A.F.: I’m interested in formulating an ideal that can hardly be fulfilled. The thinking around mass culture has to do with the bold, pithy presentation of the words. My work comes from the standpoint of visual design. I find it boring to read words set in nine-point serif type in running text on the page of a book. When words are materialised, I find it more interesting to get at them via colour, via the design or the spatial quality of surface. These are techniques of attention. It’s making the work visible. In the beginning, the presentation was greatly reduced: five-centimetre-high vinyl letters on the wall, along with two DIN A4 sheets of paper with certificate and general terms, and a completely empty room. Stamp prints in magazines, lottery tickets on which the words could be found ... I tried out various forms. I started using areas of colour around the words in the colour flyers that I had made for a project at the Galleri Wang in Oslo in 1996. Since 1997, I’ve been doing this in wall-sized format. What’s important in all these renderings, however, is that the words always have enough space to be in. When The Word Company started, I decided on a certain typographical image that I’ve retained ever since. By doing this, a corporate design has developed over time, which reinforces the previous steps each time it gets used. That’s the usual procedure in contemporary marketing, by the way.

H.F.: Then the words stand for the self-referential nature of the art business?

A.F.: No, they stand for The Word Company. And to get to The Word Company, you need words. At the same time, the work is strongest where the possibilities that can be connected with these words become apparent.

H.F.: How important is reproduction to this process?

A.F.: It’s essential, because I’m concerned with distribution in the works, with bringing the words into circulation. Ideally, the words should be reproduced as often as possible in a variety of different distribution channels. The keyword is the idea of process; that’s how I operate with The Word Company. The individual word is there for a moment and then becomes more or less interesting. But as a whole, questions come up like: to whom do words belong? What’s involved in copyright? How is creative work protected? What constitutes non-sense? What happens during the process of use? Is a word only a word, just that and nothing more? And so on and so on. That’s where The Word Company goes public, unlike labels, for instance, or product marketers.

H.F.: If there are artificial words from The Word Company outside of language, can there also be language outside of language?

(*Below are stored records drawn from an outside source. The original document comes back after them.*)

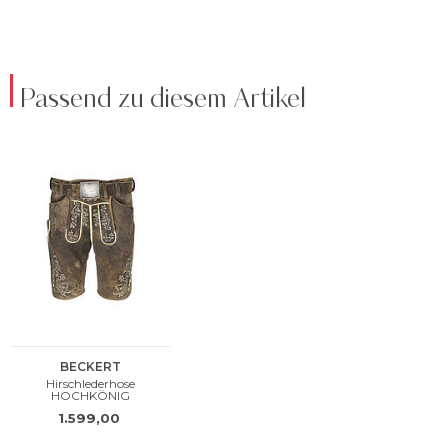
Passend zu diesem Artikel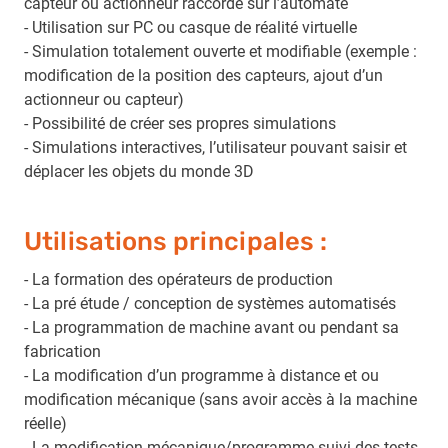
capteur ou actionneur raccordé sur l’automate
- Utilisation sur PC ou casque de réalité virtuelle
- Simulation totalement ouverte et modifiable (exemple :
modification de la position des capteurs, ajout d’un
actionneur ou capteur)
- Possibilité de créer ses propres simulations
- Simulations interactives, l’utilisateur pouvant saisir et
déplacer les objets du monde 3D
Utilisations principales :
- La formation des opérateurs de production
- La pré étude / conception de systèmes automatisés
- La programmation de machine avant ou pendant sa
fabrication
- La modification d’un programme à distance et ou
modification mécanique (sans avoir accès à la machine
réelle)
- La modification mécanique/programme suivi des tests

A.F.: The words still continue to function within language. Only there can they come to use. They also reach the possible state of not being a word only because there is language. They’re still shells, though, within the language, they don’t yet have a conceptual application. They’re available but only half finished in this sense. The protonyms are open and allow for any kind of connection, and also for no connection.

 

Published in: QUOBO, exhibition catalogue, edited by Ingrid Buschmann and Gabriele Knapstein for the ifa—Institute for Foreign Cultural Relations, Stuttgart/Berlin, 2000
© 2000 Harald Fricke, Adib Fricke and ifa.